To prepare the marinated roasted beets:
- Slice the roasted beets into slices about 1 centimeter thick. Lightly coat with olive oil. Toss together with the mustard, caper berries, fennel seeds, smoked paprika, and a pinch of salt.
- Store in an airtight container to marinate for at least 3 hours.
To prepare the vegan, mushroom-less "duxelles":
- Heat the coconut oil in a skillet. Add the shallot and garlic, and cook over medium to medium-low heat until quite soft, stirring occasionally, about 7-9 minutes.
- Add the rest of the ingredients and cook for about 2 more minutes, or until the pecans have softened slightly. Adjust seasoning to taste.

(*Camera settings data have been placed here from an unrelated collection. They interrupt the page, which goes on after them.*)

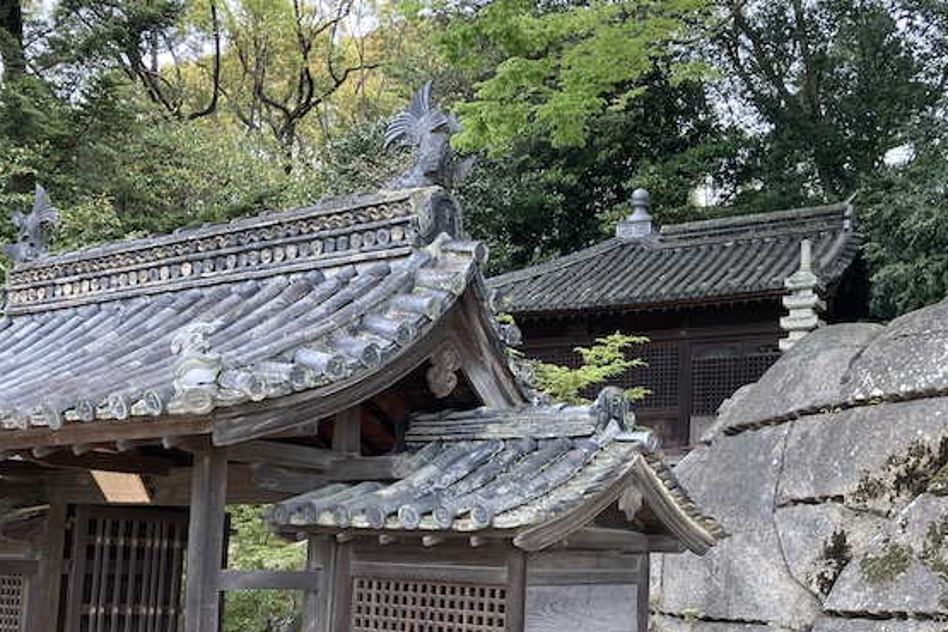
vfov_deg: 31.5
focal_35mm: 42
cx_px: 569
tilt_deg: +5.3
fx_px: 1106
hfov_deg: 46.1
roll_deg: -1.8
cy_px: 444
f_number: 1.8
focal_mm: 3.99
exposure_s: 1/121
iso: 25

To prepare the vegan beet wellington:
- If using store-bought puff pastry, thaw according to package directions.
- Unfold the puff pastry and stretch it gently into a rectangle shape. Spread half of the vegan duxelles mixture onto the pastry in an even layer, leaving a couple inches of space around the edges.
- Remove the sliced beets from the marinade, brushing off excess marinade if needed. Place the beets on top of the duxelles in 1 to 2 layers. Top with the other half of the duxelles mixture.
- Fold the long sides of the puff pastry over the center mixture, and then fold the short sides over that. Use moistened fingers to seal. Try to overlap as little as possible. As you can see in the pictures, I messed up the folding a little bit with this batch. It was still flaky and cooked all the way through, but tighter folding will result in an even better texture and more even cooking.
- Gently transfer the folded beet wellington onto a baking sheet lined with parchment paper. Whisk together the oil and nondairy milk until emulsified, and use a pastry brush to brush the top and sides of the beet wellington with the mixture.
- Refrigerate the folded beet wellington for at least 30 minutes and up to 2 hours.
- Heat the oven to 375 degrees Fahrenheit. Bake the beet wellington for 45 to 60 minutes, until the pastry is golden on the outside and firm all the way through when gently pressed.
- Serve with sauce or gravy if desired. See notes for how to store leftovers.
To prepare the red wine reduction sauce:
- Warm the coconut oil in a small saucepan. Add the minced garlic and cook until slightly softened, about 3 minutes.
- Add the red wine and vegetable broth, and bring the mixture to a boil. Reduce to a fast simmer and cook for 10-15 minutes, or until reduced by almost half.
Stir in the sugar and the cornstarch/water mixture. Reduce to a gentle simmer and cook for about 5 minutes, or until thickened and shiny. Add salt and pepper to taste, if desired.
The marinated beets and the duxelles can be made up to 2 days in advance.
Leftover cooked beet wellington will keep in the fridge for up to 5 days if gently wrapped in aluminum foil. Reheat in the oven for 10-15 minutes at 350 degrees Fahrenheit.